▶ **RECORDS TO PROCESS**

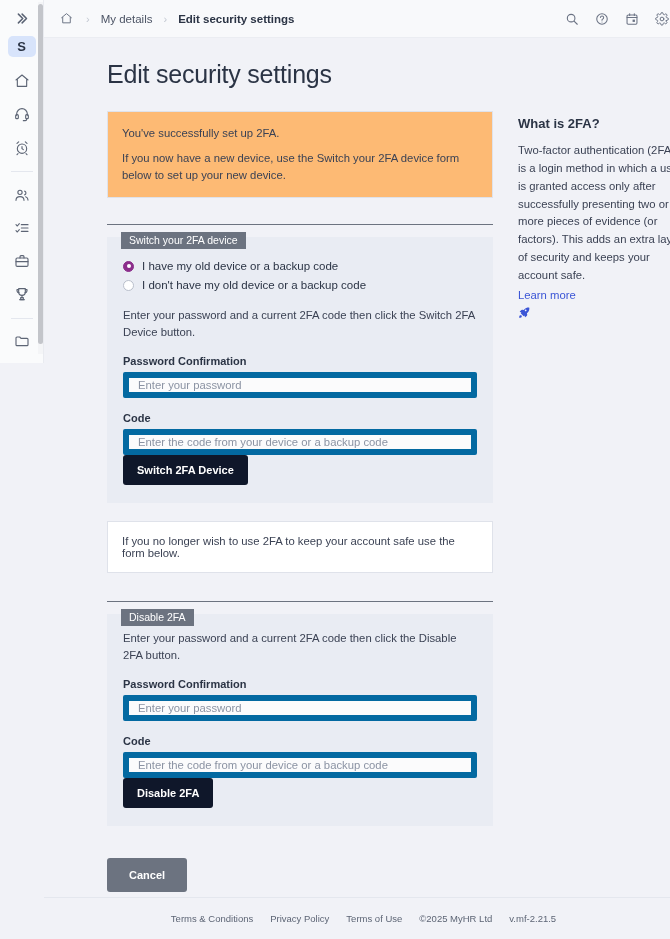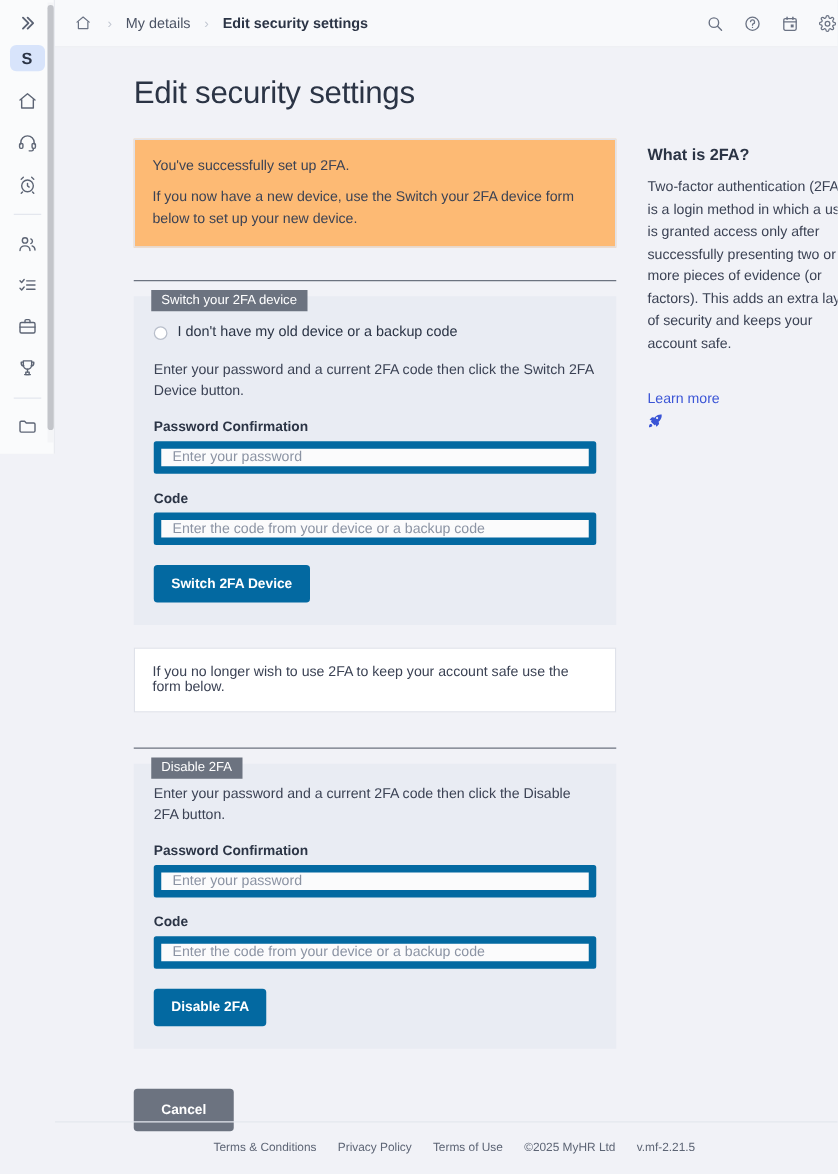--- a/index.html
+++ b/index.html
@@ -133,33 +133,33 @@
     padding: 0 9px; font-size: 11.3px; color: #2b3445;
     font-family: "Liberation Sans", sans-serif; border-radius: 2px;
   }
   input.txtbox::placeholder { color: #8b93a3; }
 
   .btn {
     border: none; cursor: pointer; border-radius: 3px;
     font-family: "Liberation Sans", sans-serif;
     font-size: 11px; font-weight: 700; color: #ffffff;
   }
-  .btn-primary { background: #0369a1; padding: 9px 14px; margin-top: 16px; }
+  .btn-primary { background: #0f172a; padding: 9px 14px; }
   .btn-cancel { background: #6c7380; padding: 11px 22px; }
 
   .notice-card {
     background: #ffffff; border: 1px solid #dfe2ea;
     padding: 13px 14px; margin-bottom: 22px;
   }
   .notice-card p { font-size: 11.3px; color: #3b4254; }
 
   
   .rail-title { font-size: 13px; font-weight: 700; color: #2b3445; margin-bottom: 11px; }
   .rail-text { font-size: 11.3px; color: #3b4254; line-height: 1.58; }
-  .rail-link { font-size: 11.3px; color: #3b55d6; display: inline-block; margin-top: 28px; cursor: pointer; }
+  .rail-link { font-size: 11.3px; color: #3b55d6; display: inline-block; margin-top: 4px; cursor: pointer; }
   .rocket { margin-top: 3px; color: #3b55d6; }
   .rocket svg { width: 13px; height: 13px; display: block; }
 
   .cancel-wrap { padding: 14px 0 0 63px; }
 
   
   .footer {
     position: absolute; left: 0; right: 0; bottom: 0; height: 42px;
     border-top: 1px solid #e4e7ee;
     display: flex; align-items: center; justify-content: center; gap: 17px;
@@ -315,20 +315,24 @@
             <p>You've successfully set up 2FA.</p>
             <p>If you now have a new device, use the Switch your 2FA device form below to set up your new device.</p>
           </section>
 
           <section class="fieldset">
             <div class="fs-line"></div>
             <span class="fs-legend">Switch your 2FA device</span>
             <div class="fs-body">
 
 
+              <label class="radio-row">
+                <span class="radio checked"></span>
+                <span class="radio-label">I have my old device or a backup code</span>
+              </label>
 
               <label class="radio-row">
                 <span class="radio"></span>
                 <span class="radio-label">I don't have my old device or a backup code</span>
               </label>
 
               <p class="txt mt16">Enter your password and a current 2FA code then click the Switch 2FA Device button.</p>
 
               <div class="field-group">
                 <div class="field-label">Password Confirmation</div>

▶ **THE PROBLEM**
Repeat the records above exactly, from the first line through the line that contains "#0369a1; padding: 9px", and leave out the pictures.

▶ **ANSWER SECTION**
--- a/index.html
+++ b/index.html
@@ -133,33 +133,33 @@
     padding: 0 9px; font-size: 11.3px; color: #2b3445;
     font-family: "Liberation Sans", sans-serif; border-radius: 2px;
   }
   input.txtbox::placeholder { color: #8b93a3; }
 
   .btn {
     border: none; cursor: pointer; border-radius: 3px;
     font-family: "Liberation Sans", sans-serif;
     font-size: 11px; font-weight: 700; color: #ffffff;
   }
-  .btn-primary { background: #0369a1; padding: 9px 14px; margin-top: 16px; }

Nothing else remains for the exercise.